Solar made up 32% of the year's U.S new generating capacity, more than any other generation source except natural gas. All three solar market sectors — utility, non-residential, and residential — had over 1 GW of new capacity. Over a third of all currently-operating solar went into service during 2014.
In the residential solar boom of last year, California was the key. It now constitutes over half of all U.S. residential solar.
More importantly, Kann noted, “The California Solar Initiative expired about a year ago but the California market continues to grow by leaps and bounds with no state-level incentives besides net metering and rate structures.”
Most of the other major state residential solar markets still have state-level incentives in place.
Utility scale solar and the 'cliff'
Utility-scale solar overcame a lull in 2014 that had plagued it over the last few years, Kann said. Utility procurements previously driven by state renewables mandates had slowed as utilities reached their required capacities. But utility scale solar’s price of $1.55 per Watt is now low enough for developers to win power purchase agreements from utilities in the absence of a regulatory mandate.
“We are tracking almost 5 GWs of PPAs that have been signed for utility scale solar outside of RPS standards,” Kann said.
Developers are winning PPAs through competitive bidding for technology-agnostic utility proposals, meeting avoided-cost PURPA requirements, and by directly selling solar-generated electricity to large volume retail offtakers like Apple and Google.
Utility scale solar could, however, be racing toward a cliff, according to the report. The 30% federal solar investment tax credit drops to 10% for business installations and to zero for private installations on January 1, 2017.
“Virtually all the utility scale solar in the pipeline is planned for completion in 2015 or 2016,” Kann said. “There will be a huge boom this year and next, and then a cliff in 2017.”
The rate structure cliff ahead of residential solar
Residential solar will feel the consequences of the ITC sunset as well, but an equally sharp drop off could hit the sector before the beginning of 2017.
“Rate structure revisions threaten growth,” the report notes. ”There are more than 20 ongoing proceedings that could impact residential solar’s value proposition through either changes to net energy metering or electricity rate structures.”
----------
SET OF TASKS:
1 – Answer these questions from the solar market text:
(a) What share of the year's new U.S. generating capacity did solar make up?
(b) What is the price per Watt of utility scale solar?
(c) On what date does the 30% federal solar investment tax credit drop?
2 – Rewrite the solar market text from "The rate structure" to "beginning of 2017.", changing "sunset" to "expiration".

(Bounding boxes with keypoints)
----------
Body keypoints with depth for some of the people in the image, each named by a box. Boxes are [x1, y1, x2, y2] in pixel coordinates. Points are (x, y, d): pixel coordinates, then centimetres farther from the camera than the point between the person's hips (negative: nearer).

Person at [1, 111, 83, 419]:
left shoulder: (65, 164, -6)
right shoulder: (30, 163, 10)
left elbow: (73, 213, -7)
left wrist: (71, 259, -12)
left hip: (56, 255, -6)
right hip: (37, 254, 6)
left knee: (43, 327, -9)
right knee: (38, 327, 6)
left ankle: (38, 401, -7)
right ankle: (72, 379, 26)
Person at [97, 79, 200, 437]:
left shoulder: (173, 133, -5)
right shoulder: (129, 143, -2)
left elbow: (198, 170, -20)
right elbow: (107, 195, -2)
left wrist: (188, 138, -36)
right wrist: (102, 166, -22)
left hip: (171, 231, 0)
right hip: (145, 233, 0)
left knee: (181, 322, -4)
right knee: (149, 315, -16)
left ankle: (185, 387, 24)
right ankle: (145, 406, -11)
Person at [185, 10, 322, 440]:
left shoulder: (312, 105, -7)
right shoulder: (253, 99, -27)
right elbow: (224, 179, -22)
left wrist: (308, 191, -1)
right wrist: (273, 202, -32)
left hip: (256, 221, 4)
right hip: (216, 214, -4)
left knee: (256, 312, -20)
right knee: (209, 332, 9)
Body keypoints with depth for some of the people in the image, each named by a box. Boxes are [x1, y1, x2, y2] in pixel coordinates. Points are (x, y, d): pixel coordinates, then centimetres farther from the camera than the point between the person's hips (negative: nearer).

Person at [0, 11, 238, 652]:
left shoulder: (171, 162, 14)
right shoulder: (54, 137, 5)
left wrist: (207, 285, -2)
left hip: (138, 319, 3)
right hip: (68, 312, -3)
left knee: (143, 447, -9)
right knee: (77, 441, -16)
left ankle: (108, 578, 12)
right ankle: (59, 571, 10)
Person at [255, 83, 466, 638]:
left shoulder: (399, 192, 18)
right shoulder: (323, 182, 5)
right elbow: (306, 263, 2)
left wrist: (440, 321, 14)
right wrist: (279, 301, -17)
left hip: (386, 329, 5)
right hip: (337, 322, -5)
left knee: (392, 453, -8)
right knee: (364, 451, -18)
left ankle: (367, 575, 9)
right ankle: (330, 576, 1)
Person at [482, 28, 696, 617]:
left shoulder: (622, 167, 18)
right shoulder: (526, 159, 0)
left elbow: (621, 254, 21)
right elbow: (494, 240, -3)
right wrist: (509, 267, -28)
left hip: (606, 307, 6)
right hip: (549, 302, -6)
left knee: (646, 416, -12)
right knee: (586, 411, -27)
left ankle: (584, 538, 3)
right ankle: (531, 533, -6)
----------
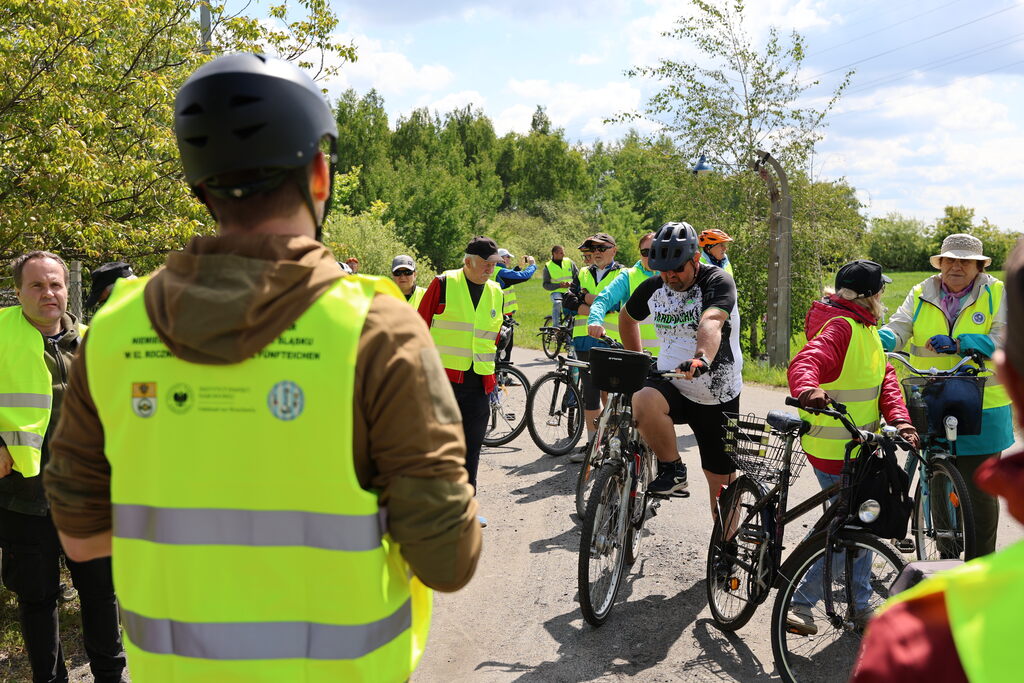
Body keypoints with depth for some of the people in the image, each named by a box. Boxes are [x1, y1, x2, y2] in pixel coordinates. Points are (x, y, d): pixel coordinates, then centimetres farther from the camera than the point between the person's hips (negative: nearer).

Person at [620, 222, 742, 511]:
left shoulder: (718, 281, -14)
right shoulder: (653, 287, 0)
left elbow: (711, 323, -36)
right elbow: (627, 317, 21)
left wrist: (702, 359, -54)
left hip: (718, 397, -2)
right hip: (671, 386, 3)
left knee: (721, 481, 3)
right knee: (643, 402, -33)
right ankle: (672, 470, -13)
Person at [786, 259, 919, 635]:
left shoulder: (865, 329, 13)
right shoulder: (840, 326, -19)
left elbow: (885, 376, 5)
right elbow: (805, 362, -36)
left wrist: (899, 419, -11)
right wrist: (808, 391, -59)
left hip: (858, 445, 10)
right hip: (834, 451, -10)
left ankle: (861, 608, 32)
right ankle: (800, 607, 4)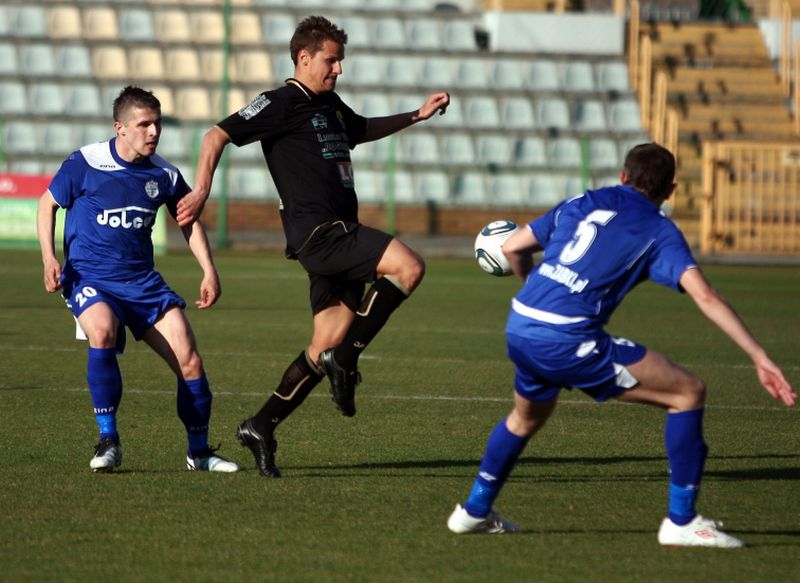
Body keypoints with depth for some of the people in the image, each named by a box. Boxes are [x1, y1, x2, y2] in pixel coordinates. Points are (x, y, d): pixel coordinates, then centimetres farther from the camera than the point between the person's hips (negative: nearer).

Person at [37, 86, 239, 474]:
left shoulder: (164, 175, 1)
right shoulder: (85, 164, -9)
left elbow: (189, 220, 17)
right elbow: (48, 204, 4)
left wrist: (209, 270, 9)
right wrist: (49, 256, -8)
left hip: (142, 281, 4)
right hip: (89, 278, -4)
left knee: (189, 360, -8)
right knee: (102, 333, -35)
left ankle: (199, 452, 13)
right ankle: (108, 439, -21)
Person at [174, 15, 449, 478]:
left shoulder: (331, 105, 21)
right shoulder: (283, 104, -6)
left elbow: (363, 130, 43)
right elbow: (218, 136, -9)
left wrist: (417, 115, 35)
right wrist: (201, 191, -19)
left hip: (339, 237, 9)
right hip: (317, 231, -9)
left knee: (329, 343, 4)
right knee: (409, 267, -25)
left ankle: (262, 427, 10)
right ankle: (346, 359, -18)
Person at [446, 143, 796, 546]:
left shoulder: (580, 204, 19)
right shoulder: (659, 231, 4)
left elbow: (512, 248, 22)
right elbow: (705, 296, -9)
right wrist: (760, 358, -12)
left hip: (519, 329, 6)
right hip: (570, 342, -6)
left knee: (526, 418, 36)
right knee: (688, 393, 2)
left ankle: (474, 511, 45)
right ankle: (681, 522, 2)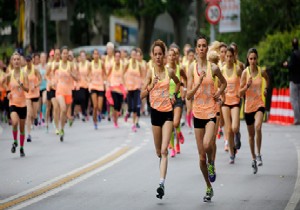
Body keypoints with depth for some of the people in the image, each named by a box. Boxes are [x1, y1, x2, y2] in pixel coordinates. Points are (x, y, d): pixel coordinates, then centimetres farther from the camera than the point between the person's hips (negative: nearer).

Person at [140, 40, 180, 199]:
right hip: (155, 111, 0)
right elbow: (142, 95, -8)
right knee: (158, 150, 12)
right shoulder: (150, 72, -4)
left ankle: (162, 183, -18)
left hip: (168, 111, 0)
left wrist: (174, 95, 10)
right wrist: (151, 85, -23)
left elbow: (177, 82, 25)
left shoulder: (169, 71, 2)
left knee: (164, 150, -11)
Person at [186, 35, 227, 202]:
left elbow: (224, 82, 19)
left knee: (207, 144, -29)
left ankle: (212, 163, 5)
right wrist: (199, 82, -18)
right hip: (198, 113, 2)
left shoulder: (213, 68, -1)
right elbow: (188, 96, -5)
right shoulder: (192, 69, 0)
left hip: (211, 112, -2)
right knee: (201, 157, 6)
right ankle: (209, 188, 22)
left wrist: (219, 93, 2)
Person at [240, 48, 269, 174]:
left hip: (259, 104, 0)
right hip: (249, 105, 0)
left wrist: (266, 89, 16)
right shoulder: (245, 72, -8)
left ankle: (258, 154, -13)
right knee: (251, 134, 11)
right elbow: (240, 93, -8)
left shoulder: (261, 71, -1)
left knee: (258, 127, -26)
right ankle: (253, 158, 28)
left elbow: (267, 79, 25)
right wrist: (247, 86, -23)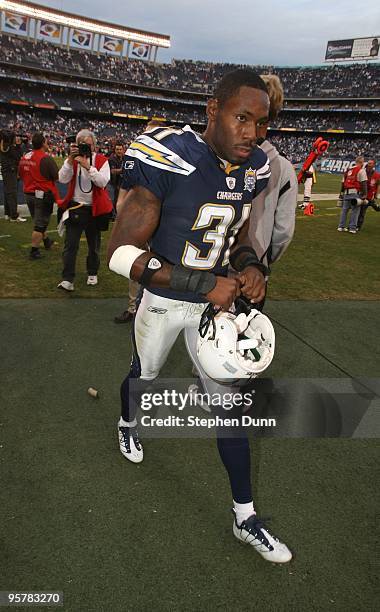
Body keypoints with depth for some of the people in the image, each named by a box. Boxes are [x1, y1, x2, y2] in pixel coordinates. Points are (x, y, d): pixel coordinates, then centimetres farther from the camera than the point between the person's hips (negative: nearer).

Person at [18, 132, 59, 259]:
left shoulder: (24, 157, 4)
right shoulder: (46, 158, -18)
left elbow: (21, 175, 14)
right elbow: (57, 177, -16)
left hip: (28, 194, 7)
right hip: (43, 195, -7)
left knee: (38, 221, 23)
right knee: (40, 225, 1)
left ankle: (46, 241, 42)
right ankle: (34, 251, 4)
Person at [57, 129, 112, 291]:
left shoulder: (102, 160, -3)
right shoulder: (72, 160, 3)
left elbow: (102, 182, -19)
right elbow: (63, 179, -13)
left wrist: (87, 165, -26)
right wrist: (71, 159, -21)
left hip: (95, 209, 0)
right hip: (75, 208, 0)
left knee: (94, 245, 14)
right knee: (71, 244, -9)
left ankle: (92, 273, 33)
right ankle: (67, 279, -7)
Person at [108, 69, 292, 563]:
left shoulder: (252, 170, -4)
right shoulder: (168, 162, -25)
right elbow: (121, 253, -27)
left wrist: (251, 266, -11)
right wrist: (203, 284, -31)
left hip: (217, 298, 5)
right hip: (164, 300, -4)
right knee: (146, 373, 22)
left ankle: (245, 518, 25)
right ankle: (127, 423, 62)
----------
SOLUTIONS:
1 –
(a) 32%
(b) $1.55
(c) January 1, 2017

2 –
The rate structure cliff ahead of residential solar
Residential solar will feel the consequences of the ITC expiration as well, but an equally sharp drop off could hit the sector before the beginning of 2017.